◆ How to complete this task:
Please give, word for word, the line containing "astfel renunțarea la ele poate fi" and every line that comes after it in the data below.

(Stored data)
---*---

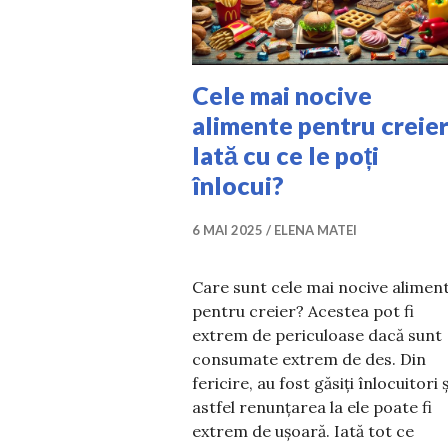
Cele mai nocive
alimente pentru creier
Iată cu ce le poți
înlocui?
6 MAI 2025
ELENA MATEI
Care sunt cele mai nocive alimen
pentru creier? Acestea pot fi
extrem de periculoase dacă sunt
consumate extrem de des. Din
fericire, au fost găsiți înlocuitori ș
astfel renunțarea la ele poate fi
extrem de ușoară. Iată tot ce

---*---

◆ Problem solution:
astfel renunțarea la ele poate fi
extrem de ușoară. Iată tot ce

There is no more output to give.